Exact transcription of the following records is needed, with every picture dropped.

START DATASET RECORDS

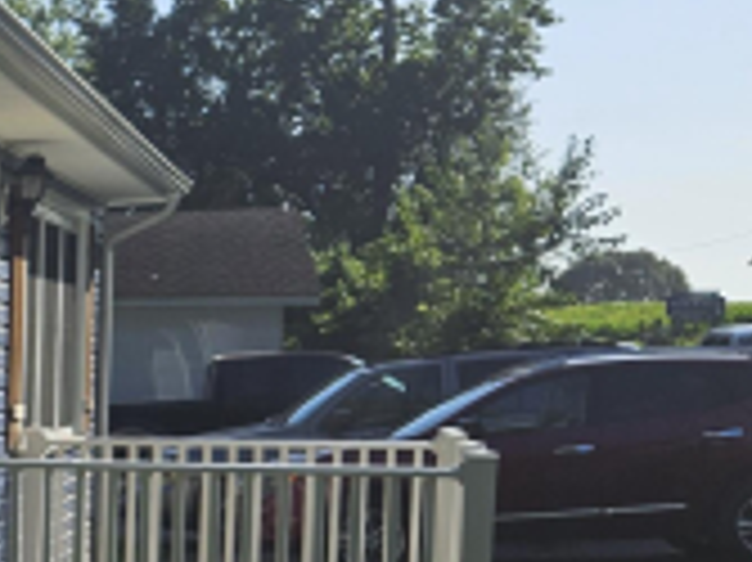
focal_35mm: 92
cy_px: 540
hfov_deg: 18.0
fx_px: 1997
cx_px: -502
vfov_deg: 15.8
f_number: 1.8
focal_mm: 5.4
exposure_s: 1/3009
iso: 25
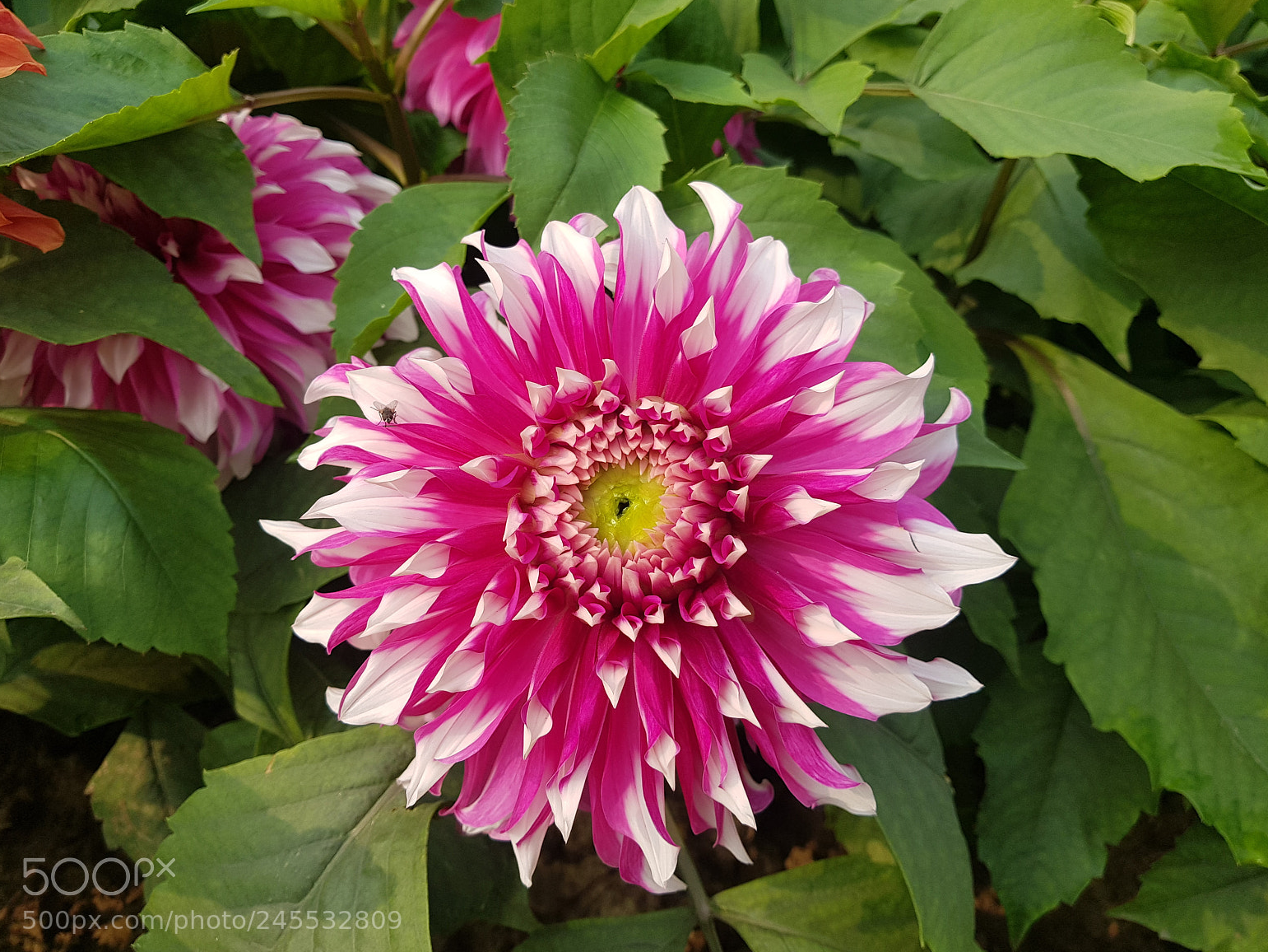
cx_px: 629
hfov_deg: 65.3
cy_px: 491
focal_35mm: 27
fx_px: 989
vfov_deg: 51.4
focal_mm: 4.2
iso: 40
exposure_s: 1/1010
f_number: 1.7
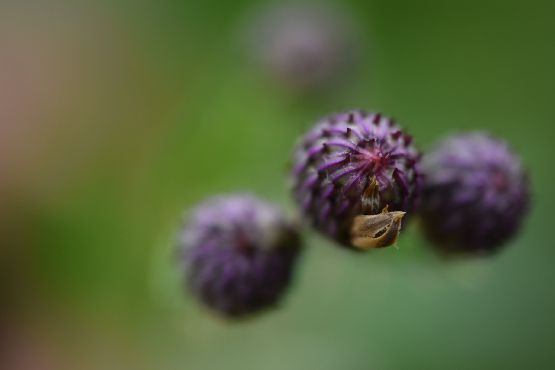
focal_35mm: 128
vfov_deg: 10.8
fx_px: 1965
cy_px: 185
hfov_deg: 16.1
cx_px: 278
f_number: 4.8
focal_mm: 85
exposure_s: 1/1250
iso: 400
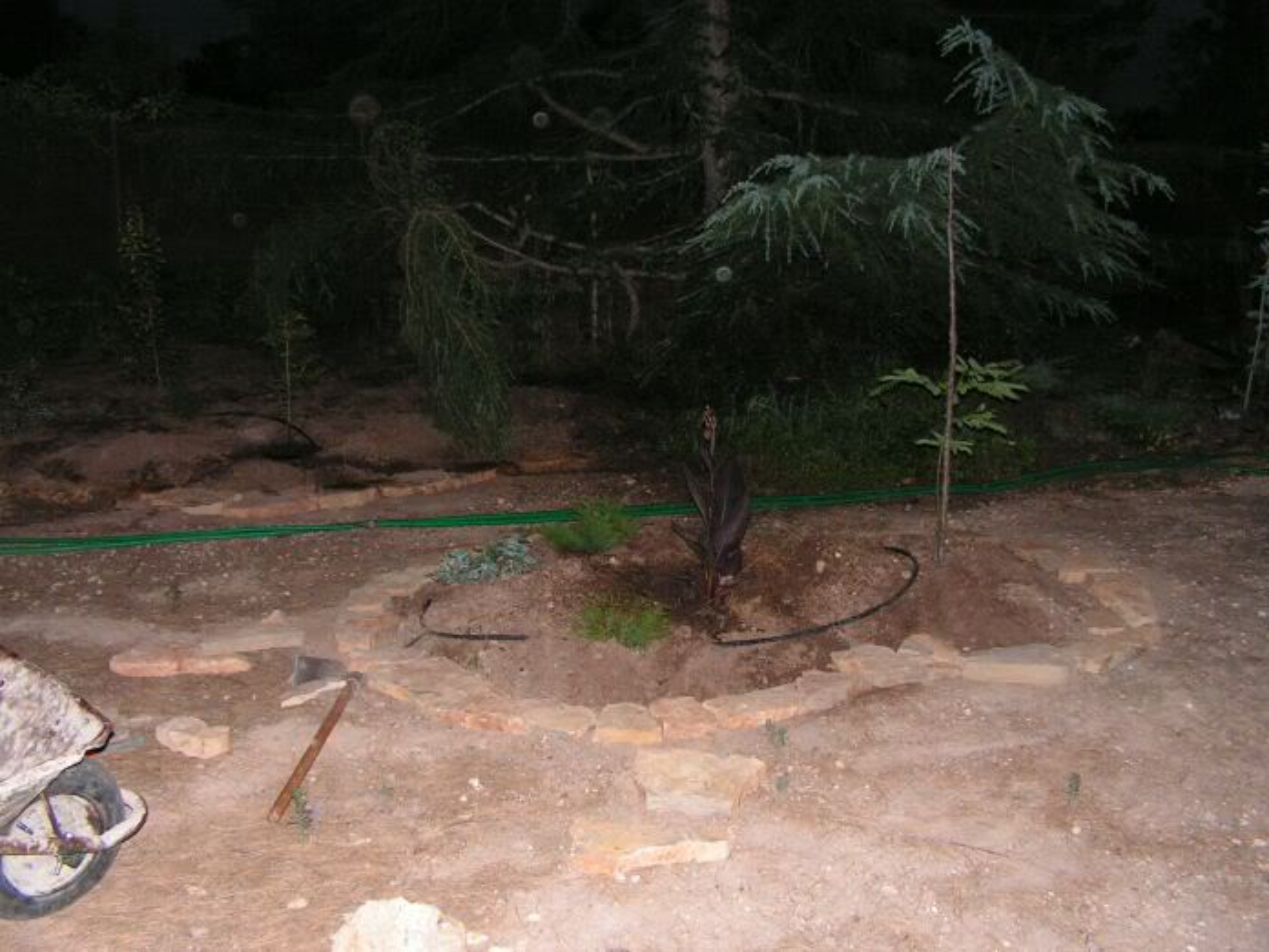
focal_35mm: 36
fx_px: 1320
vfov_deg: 39.7
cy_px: 476
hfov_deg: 51.4
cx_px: 634
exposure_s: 1/40
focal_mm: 6
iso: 200
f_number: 3.2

END DATASET RECORDS

(OUTPUT):
focal_35mm: 92
cy_px: 540
hfov_deg: 18.0
fx_px: 1997
cx_px: -502
vfov_deg: 15.8
f_number: 1.8
focal_mm: 5.4
exposure_s: 1/3009
iso: 25
cx_px: 629
hfov_deg: 65.3
cy_px: 491
focal_35mm: 27
fx_px: 989
vfov_deg: 51.4
focal_mm: 4.2
iso: 40
exposure_s: 1/1010
f_number: 1.7
focal_35mm: 128
vfov_deg: 10.8
fx_px: 1965
cy_px: 185
hfov_deg: 16.1
cx_px: 278
f_number: 4.8
focal_mm: 85
exposure_s: 1/1250
iso: 400
focal_35mm: 36
fx_px: 1320
vfov_deg: 39.7
cy_px: 476
hfov_deg: 51.4
cx_px: 634
exposure_s: 1/40
focal_mm: 6
iso: 200
f_number: 3.2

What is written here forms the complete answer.